Records from a dataset

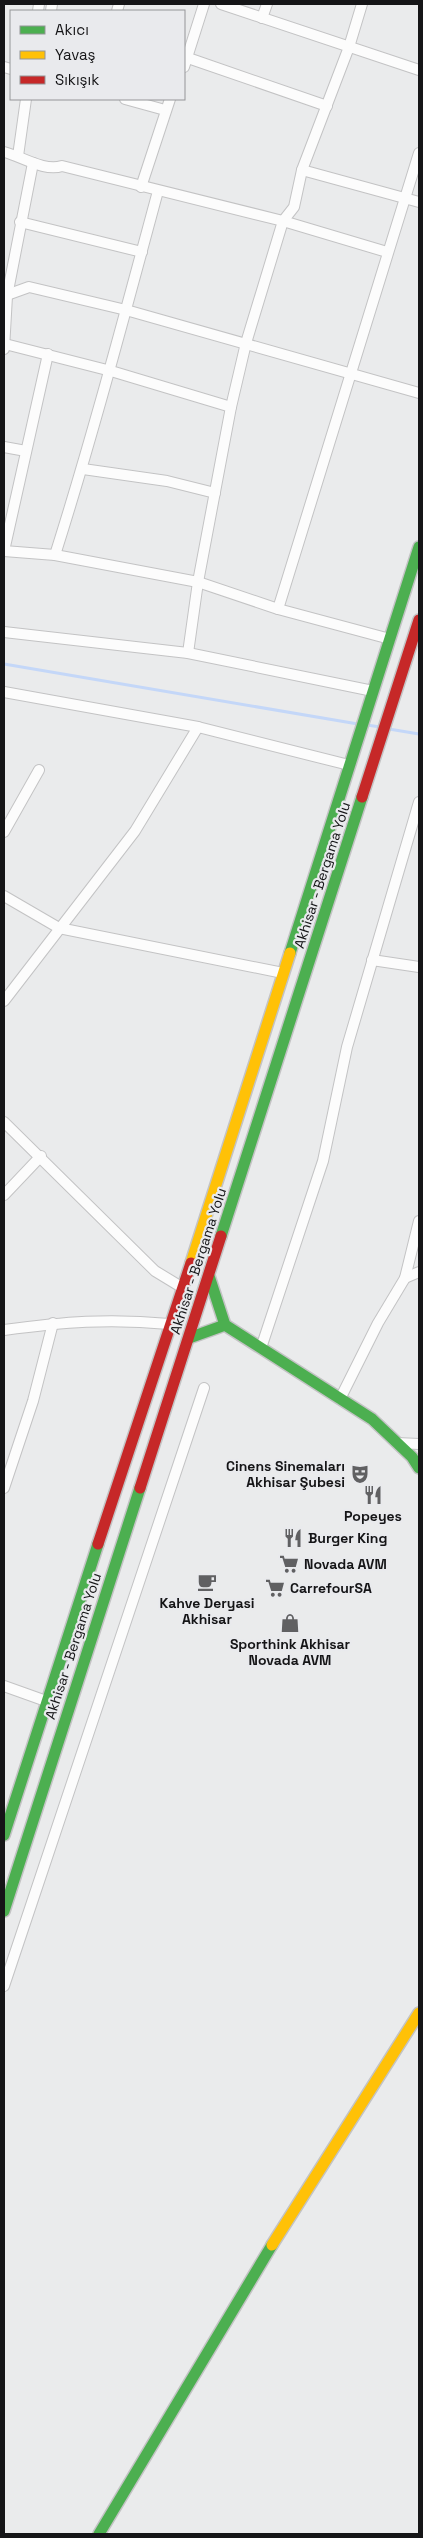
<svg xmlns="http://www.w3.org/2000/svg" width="423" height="2538" viewBox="0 0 423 2538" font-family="'Space Grotesk',sans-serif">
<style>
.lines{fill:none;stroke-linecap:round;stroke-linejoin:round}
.stream{stroke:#c4d7f8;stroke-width:3}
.street-casing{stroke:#c3c3c4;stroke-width:12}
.fast-casing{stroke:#c3c3c4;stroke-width:14}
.slow-casing{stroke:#c3c3c4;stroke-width:14}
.jam-casing{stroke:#c3c3c4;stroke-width:14}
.street{stroke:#fcfcfc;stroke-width:10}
.fast{stroke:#4caf50;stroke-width:11}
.slow{stroke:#ffc107;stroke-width:11}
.jam{stroke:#c62828;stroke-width:11}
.labels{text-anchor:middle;stroke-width:4.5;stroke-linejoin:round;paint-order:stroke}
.street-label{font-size:14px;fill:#151517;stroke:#e9eaed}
.poi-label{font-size:14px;font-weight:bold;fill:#151517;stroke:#e9eaed}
</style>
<rect width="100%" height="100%" fill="#eaebec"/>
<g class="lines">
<g class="stream">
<path d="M4,664l354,60"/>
<path d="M367,725l13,2"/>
<path d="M389,729l30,5"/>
</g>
<g class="street-casing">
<g id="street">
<path d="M221,4l198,66"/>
<path d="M38,11l1,-7"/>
<path d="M51,11l1,-7"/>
<path d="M117,11l2,-7"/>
<path d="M262,18l5,-14"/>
<path d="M188,58l139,48"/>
<path d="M4,67l7,2"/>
<path d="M184,67l20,-63"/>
<path d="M125,99l40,11"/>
<path d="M4,152c17,4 40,20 58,14l221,55 104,31"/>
<path d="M18,156l8,-57"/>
<path d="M302,170l117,32"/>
<path d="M141,187l29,-88"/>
<path d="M20,222l122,30"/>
<path d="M4,296l25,-9 97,23 293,83"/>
<path d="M5,344l106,27 120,36"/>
<path d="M4,349l3,-53 26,-133"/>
<path d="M4,447l22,4"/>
<path d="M83,469l84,12 48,12"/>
<path d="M4,551l51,4 143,27 80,27 112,30"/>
<path d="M4,551l44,-197"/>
<path d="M55,555c38,-120 70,-242 103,-364"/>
<path d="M278,609l141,-456"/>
<path d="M4,632l184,21 185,38"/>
<path d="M188,653l10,-71 33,-175 15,-64 37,-122 11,-14 8,-37 47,-123 13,-43"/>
<path d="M4,692l194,35 151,38"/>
<path d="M4,832l35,-62"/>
<path d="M4,896l55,32 224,45"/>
<path d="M372,960l47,7"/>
<path d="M4,1001l131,-170 63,-104"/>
<path d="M4,1122l151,149 28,17"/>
<path d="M4,1195l37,-39"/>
<path d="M405,1278l14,-57"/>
<path d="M4,1330c60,-8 104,-12 165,-6"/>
<path d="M261,1348l62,-187 24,-114 72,-245"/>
<path d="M340,1399l38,-76 27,-45 14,-6"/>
<path d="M397,1443l22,1"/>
<path d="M4,1488l29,-87 20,-78"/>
<path d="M4,1686l42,15"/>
<path d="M4,1986l200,-598"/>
</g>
</g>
<g class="fast-casing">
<g id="fast">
<path d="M290,953l129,-406"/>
<path d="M221,1236l141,-439"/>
<path d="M209,1276l16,49 147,94 40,38 7,11"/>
<path d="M189,1338l36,-13"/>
<path d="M4,1835l94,-291"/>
<path d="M4,1911l136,-423"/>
<path d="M99,2534l173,-289"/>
</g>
</g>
<g class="slow-casing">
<g id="slow">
<path d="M191,1263l99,-310"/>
<path d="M272,2245l147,-232"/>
</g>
</g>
<g class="jam-casing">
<g id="jam">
<path d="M362,797l57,-177"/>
<path d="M140,1488l81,-252"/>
<path d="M98,1544l93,-281"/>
</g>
</g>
<use href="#street" class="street"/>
<use href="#fast" class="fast"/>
<use href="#slow" class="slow"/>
<use href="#jam" class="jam"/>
</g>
<defs>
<g id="theatre-bare" transform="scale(1.5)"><path d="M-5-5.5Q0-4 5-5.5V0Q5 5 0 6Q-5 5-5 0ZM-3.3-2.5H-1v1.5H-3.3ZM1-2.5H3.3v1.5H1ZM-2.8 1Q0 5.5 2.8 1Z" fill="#606062" stroke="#e9eaed" stroke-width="2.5" paint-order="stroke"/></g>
<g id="restaurant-bare" transform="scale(1.5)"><path d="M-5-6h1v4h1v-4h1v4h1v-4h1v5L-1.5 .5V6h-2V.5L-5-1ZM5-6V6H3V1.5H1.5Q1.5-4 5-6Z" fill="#606062" stroke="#e9eaed" stroke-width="2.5" paint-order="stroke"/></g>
<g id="supermarket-bare" transform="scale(1.5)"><path d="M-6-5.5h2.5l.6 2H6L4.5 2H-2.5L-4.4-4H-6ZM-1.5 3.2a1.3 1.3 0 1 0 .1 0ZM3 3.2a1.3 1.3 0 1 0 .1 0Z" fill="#606062" stroke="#e9eaed" stroke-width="2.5" paint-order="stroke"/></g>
<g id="cafe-bare" transform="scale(1.5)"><path d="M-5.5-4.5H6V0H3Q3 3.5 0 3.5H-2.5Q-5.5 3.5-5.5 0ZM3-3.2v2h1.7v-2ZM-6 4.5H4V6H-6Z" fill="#606062" stroke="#e9eaed" stroke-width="2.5" paint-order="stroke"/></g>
<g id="shop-bare" transform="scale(1.5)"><path d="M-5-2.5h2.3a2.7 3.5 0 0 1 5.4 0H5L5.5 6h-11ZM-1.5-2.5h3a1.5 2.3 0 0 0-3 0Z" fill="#606062" stroke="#e9eaed" stroke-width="2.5" paint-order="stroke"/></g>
</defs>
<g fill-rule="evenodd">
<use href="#theatre-bare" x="360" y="1474"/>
<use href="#restaurant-bare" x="373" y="1495"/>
<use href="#restaurant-bare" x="293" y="1538"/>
<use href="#supermarket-bare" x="289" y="1564"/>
<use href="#cafe-bare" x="207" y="1582"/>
<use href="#supermarket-bare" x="275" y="1588"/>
<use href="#shop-bare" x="290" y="1623"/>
</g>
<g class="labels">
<g class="street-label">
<text transform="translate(322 875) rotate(-72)" y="5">Akhisar - Bergama Yolu</text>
<text transform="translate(198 1261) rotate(-72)" y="5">Akhisar - Bergama Yolu</text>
<text transform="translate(73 1646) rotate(-72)" y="5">Akhisar - Bergama Yolu</text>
</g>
<g class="poi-label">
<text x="345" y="1471" text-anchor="end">Cinens Sinemaları<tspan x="345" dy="16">Akhisar Şubesi</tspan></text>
<text x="373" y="1521">Popeyes</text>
<text x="308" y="1543" text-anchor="start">Burger King</text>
<text x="304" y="1569" text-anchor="start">Novada AVM</text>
<text x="290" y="1593" text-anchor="start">CarrefourSA</text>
<text x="207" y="1608">Kahve Deryasi<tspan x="207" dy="16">Akhisar</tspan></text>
<text x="290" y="1649">Sporthink Akhisar<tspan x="290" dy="16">Novada AVM</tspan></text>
</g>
</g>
<rect width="423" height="2538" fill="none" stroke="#151517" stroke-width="10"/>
<rect x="10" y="10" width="175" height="90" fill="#e9eaed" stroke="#949597"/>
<rect x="20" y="26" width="25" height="8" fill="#4caf50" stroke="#949597"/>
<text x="55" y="35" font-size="15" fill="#151517">Akıcı</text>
<rect x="20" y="51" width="25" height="8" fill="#ffc107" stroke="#949597"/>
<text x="55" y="60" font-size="15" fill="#151517">Yavaş</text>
<rect x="20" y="76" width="25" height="8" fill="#c62828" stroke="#949597"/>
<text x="55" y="85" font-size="15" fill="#151517">Sıkışık</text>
</svg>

ABOUT THIS TASK =>
Could you retype all the entries exactly, skipping the pictures?

ANSWER BOX =>
<svg xmlns="http://www.w3.org/2000/svg" width="423" height="2538" viewBox="0 0 423 2538" font-family="'Space Grotesk',sans-serif">
<style>
.lines{fill:none;stroke-linecap:round;stroke-linejoin:round}
.stream{stroke:#c4d7f8;stroke-width:3}
.street-casing{stroke:#c3c3c4;stroke-width:12}
.fast-casing{stroke:#c3c3c4;stroke-width:14}
.slow-casing{stroke:#c3c3c4;stroke-width:14}
.jam-casing{stroke:#c3c3c4;stroke-width:14}
.street{stroke:#fcfcfc;stroke-width:10}
.fast{stroke:#4caf50;stroke-width:11}
.slow{stroke:#ffc107;stroke-width:11}
.jam{stroke:#c62828;stroke-width:11}
.labels{text-anchor:middle;stroke-width:4.5;stroke-linejoin:round;paint-order:stroke}
.street-label{font-size:14px;fill:#151517;stroke:#e9eaed}
.poi-label{font-size:14px;font-weight:bold;fill:#151517;stroke:#e9eaed}
</style>
<rect width="100%" height="100%" fill="#eaebec"/>
<g class="lines">
<g class="stream">
<path d="M4,664l354,60"/>
<path d="M367,725l13,2"/>
<path d="M389,729l30,5"/>
</g>
<g class="street-casing">
<g id="street">
<path d="M221,4l198,66"/>
<path d="M38,11l1,-7"/>
<path d="M51,11l1,-7"/>
<path d="M117,11l2,-7"/>
<path d="M262,18l5,-14"/>
<path d="M188,58l139,48"/>
<path d="M4,67l7,2"/>
<path d="M184,67l20,-63"/>
<path d="M125,99l40,11"/>
<path d="M4,152c17,4 40,20 58,14l221,55 104,31"/>
<path d="M18,156l8,-57"/>
<path d="M302,170l117,32"/>
<path d="M141,187l29,-88"/>
<path d="M20,222l122,30"/>
<path d="M4,296l25,-9 97,23 293,83"/>
<path d="M5,344l106,27 120,36"/>
<path d="M4,349l3,-53 26,-133"/>
<path d="M4,447l22,4"/>
<path d="M83,469l84,12 48,12"/>
<path d="M4,551l51,4 143,27 80,27 112,30"/>
<path d="M4,551l44,-197"/>
<path d="M55,555c38,-120 70,-242 103,-364"/>
<path d="M278,609l141,-456"/>
<path d="M4,632l184,21 185,38"/>
<path d="M188,653l10,-71 33,-175 15,-64 37,-122 11,-14 8,-37 47,-123 13,-43"/>
<path d="M4,692l194,35 151,38"/>
<path d="M4,832l35,-62"/>
<path d="M4,896l55,32 224,45"/>
<path d="M372,960l47,7"/>
<path d="M4,1001l131,-170 63,-104"/>
<path d="M4,1122l151,149 28,17"/>
<path d="M4,1195l37,-39"/>
<path d="M405,1278l14,-57"/>
<path d="M4,1330c60,-8 104,-12 165,-6"/>
<path d="M261,1348l62,-187 24,-114 72,-245"/>
<path d="M340,1399l38,-76 27,-45 14,-6"/>
<path d="M397,1443l22,1"/>
<path d="M4,1488l29,-87 20,-78"/>
<path d="M4,1686l42,15"/>
<path d="M4,1986l200,-598"/>
</g>
</g>
<g class="fast-casing">
<g id="fast">
<path d="M290,953l129,-406"/>
<path d="M221,1236l141,-439"/>
<path d="M209,1276l16,49 147,94 40,38 7,11"/>
<path d="M189,1338l36,-13"/>
<path d="M4,1835l94,-291"/>
<path d="M4,1911l136,-423"/>
<path d="M99,2534l173,-289"/>
</g>
</g>
<g class="slow-casing">
<g id="slow">
<path d="M191,1263l99,-310"/>
<path d="M272,2245l147,-232"/>
</g>
</g>
<g class="jam-casing">
<g id="jam">
<path d="M362,797l57,-177"/>
<path d="M140,1488l81,-252"/>
<path d="M98,1544l93,-281"/>
</g>
</g>
<use href="#street" class="street"/>
<use href="#fast" class="fast"/>
<use href="#slow" class="slow"/>
<use href="#jam" class="jam"/>
</g>
<defs>
<g id="theatre-bare" transform="scale(1.5)"><path d="M-5-5.5Q0-4 5-5.5V0Q5 5 0 6Q-5 5-5 0ZM-3.3-2.5H-1v1.5H-3.3ZM1-2.5H3.3v1.5H1ZM-2.8 1Q0 5.5 2.8 1Z" fill="#606062" stroke="#e9eaed" stroke-width="2.5" paint-order="stroke"/></g>
<g id="restaurant-bare" transform="scale(1.5)"><path d="M-5-6h1v4h1v-4h1v4h1v-4h1v5L-1.5 .5V6h-2V.5L-5-1ZM5-6V6H3V1.5H1.5Q1.5-4 5-6Z" fill="#606062" stroke="#e9eaed" stroke-width="2.5" paint-order="stroke"/></g>
<g id="supermarket-bare" transform="scale(1.5)"><path d="M-6-5.5h2.5l.6 2H6L4.5 2H-2.5L-4.4-4H-6ZM-1.5 3.2a1.3 1.3 0 1 0 .1 0ZM3 3.2a1.3 1.3 0 1 0 .1 0Z" fill="#606062" stroke="#e9eaed" stroke-width="2.5" paint-order="stroke"/></g>
<g id="cafe-bare" transform="scale(1.5)"><path d="M-5.5-4.5H6V0H3Q3 3.5 0 3.5H-2.5Q-5.5 3.5-5.5 0ZM3-3.2v2h1.7v-2ZM-6 4.5H4V6H-6Z" fill="#606062" stroke="#e9eaed" stroke-width="2.5" paint-order="stroke"/></g>
<g id="shop-bare" transform="scale(1.5)"><path d="M-5-2.5h2.3a2.7 3.5 0 0 1 5.4 0H5L5.5 6h-11ZM-1.5-2.5h3a1.5 2.3 0 0 0-3 0Z" fill="#606062" stroke="#e9eaed" stroke-width="2.5" paint-order="stroke"/></g>
</defs>
<g fill-rule="evenodd">
<use href="#theatre-bare" x="360" y="1474"/>
<use href="#restaurant-bare" x="373" y="1495"/>
<use href="#restaurant-bare" x="293" y="1538"/>
<use href="#supermarket-bare" x="289" y="1564"/>
<use href="#cafe-bare" x="207" y="1582"/>
<use href="#supermarket-bare" x="275" y="1588"/>
<use href="#shop-bare" x="290" y="1623"/>
</g>
<g class="labels">
<g class="street-label">
<text transform="translate(322 875) rotate(-72)" y="5">Akhisar - Bergama Yolu</text>
<text transform="translate(198 1261) rotate(-72)" y="5">Akhisar - Bergama Yolu</text>
<text transform="translate(73 1646) rotate(-72)" y="5">Akhisar - Bergama Yolu</text>
</g>
<g class="poi-label">
<text x="345" y="1471" text-anchor="end">Cinens Sinemaları<tspan x="345" dy="16">Akhisar Şubesi</tspan></text>
<text x="373" y="1521">Popeyes</text>
<text x="308" y="1543" text-anchor="start">Burger King</text>
<text x="304" y="1569" text-anchor="start">Novada AVM</text>
<text x="290" y="1593" text-anchor="start">CarrefourSA</text>
<text x="207" y="1608">Kahve Deryasi<tspan x="207" dy="16">Akhisar</tspan></text>
<text x="290" y="1649">Sporthink Akhisar<tspan x="290" dy="16">Novada AVM</tspan></text>
</g>
</g>
<rect width="423" height="2538" fill="none" stroke="#151517" stroke-width="10"/>
<rect x="10" y="10" width="175" height="90" fill="#e9eaed" stroke="#949597"/>
<rect x="20" y="26" width="25" height="8" fill="#4caf50" stroke="#949597"/>
<text x="55" y="35" font-size="15" fill="#151517">Akıcı</text>
<rect x="20" y="51" width="25" height="8" fill="#ffc107" stroke="#949597"/>
<text x="55" y="60" font-size="15" fill="#151517">Yavaş</text>
<rect x="20" y="76" width="25" height="8" fill="#c62828" stroke="#949597"/>
<text x="55" y="85" font-size="15" fill="#151517">Sıkışık</text>
</svg>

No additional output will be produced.